Cyprus to get first green hydrogen plant – for fueling trucks

Cyprus first green hydrogen plant fueling trucks

Photo: iStock


December 26, 2022






December 26, 2022





A group of companies was selected for support through the European Union’s Innovation Fund for their project for a 2 MW electrolyzer. The facility will initially produce green hydrogen for light and heavy trucks.

Green hydrogen will become available in Cyprus for the first time, the European Commission said, as GreenH2CY was selected for funding in a program for small-scale innovative clean tech projects. It is the first approval from the Innovation Fund in the island country, said MCK. Future Fuels, part of Ketonis Holdings.

Domestic companies A. Zorpas kai Yioi, Evergy and Wincono also participate in the project, together with Germany-based Neuman and Esser Deutschland. Hydrogen will be produced using electricity from renewable sources from a local supplier, according to the announcement. The electricity will be certified with guarantees of origin, the European Commission said.

The plant is expected to produce 150 tons of hydrogen fuel per year

The Future Fuels Pilot Project, as it is known, entails installing and operating a 2 MW proton exchange membrane (PEM) electrolyzer in Larnaca. The plant is expected to produce 150 tons of green hydrogen fuel per year, equivalent to 627 tons of diesel, for transport use. The idea is to build a storage facility and a filling station.

The water to be used in the electrolyzer, where it will be separated into oxygen and hydrogen, will come from the tertiary treatment of wastewater, MCK. Future fuels. It added that the fuel would initially be produced for light and heavy-duty vehicles. Consulting firm Ideopsis contributed to the writing of the proposal, while several ministries helped approve it, the company pointed out.

GreenH2CY is the first project in Cyprus that won grants from the Innovation Fund

The project is envisaged to avoid a total of 21,676 tons of carbon dioxide equivalent during the first ten years of operation.

The 17 selected projects will receive grants between EUR 2.5 and EUR 7.5 million each, or EUR 62 million altogether.

To be called green, hydrogen needs to be produced using electricity from renewable sources. On the other hand, the term clean hydrogen is usually reserved for the result of electrolysis powered by any zero or near-zero carbon technology, including nuclear energy. But for the time being, almost all hydrogen is being produced directly from fossil fuels.

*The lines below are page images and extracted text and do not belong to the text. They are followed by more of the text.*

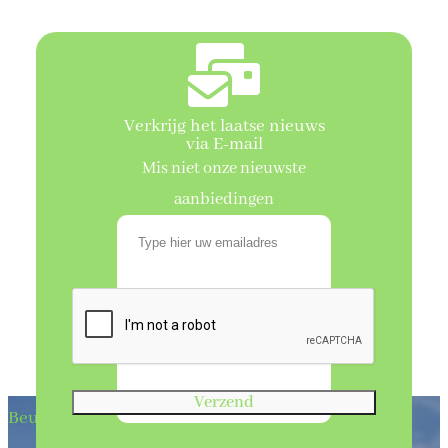
Verkrijg het laatse nieuws
via E-mail
Mis niet onze nieuwste
aanbiedingen
Verzend
Beukenhaagkwekerij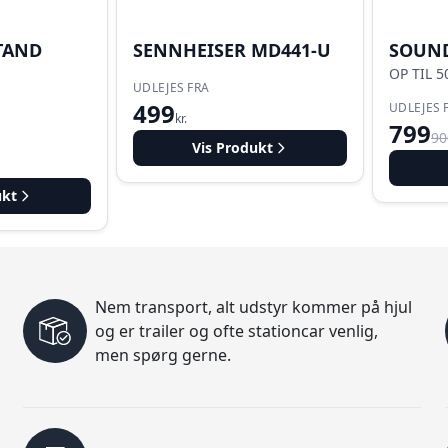
TAND
SENNHEISER MD441-U
SOUND
OP TIL 
UDLEJES FRA
499
UDLEJES 
kr.
799
90
Vis Produkt
ukt
Nem transport, alt udstyr kommer på hjul
og er trailer og ofte stationcar venlig,
men spørg gerne.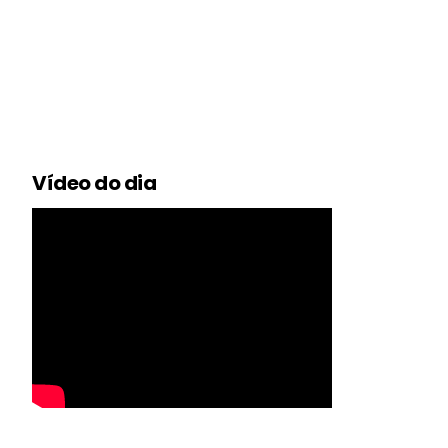
Vídeo do dia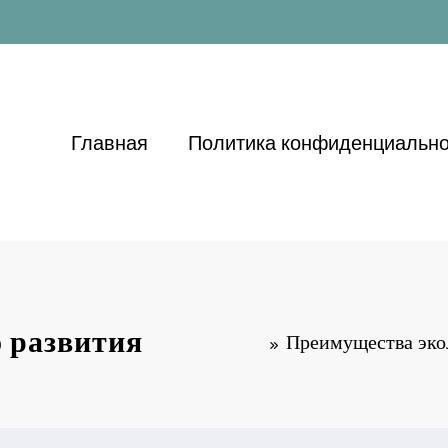
Главная
Политика конфиденциально
о развития
Преимущества экол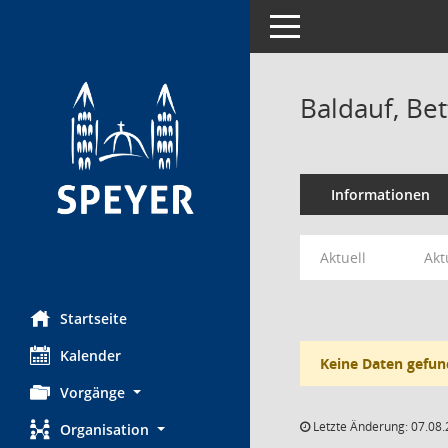
Toggle navigation
Baldauf, Bet
Informationen
Aktuell
Akt
Startseite
Kalender
Keine Daten gefun
Vorgänge
Letzte Änderung: 07.08.
Organisation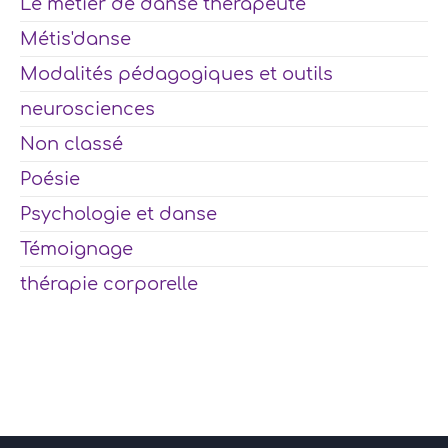
Le métier de danse thérapeute
Métis'danse
Modalités pédagogiques et outils
neurosciences
Non classé
Poésie
Psychologie et danse
Témoignage
thérapie corporelle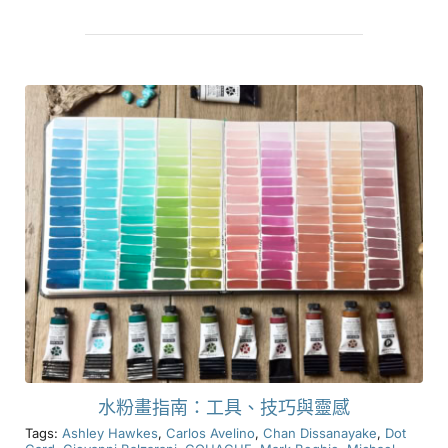
水粉畫指南：工具、技巧與靈感
Tags:
Ashley Hawkes
,
Carlos Avelino
,
Chan Dissanayake
,
Dot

Of note, another company from Southeastern Europe won funding from the Innovation Fund in the same round. Glass manufacturer Steklarna Hrastnik launched a project called BEAR. It will build the first-ever hybrid end-fired regenerative glass furnace. Electricity will have a 40% share in melting, for a capacity of 170 tons per day. The town of Hrastnik is in Zasavje, a coal region in transition in Slovenia.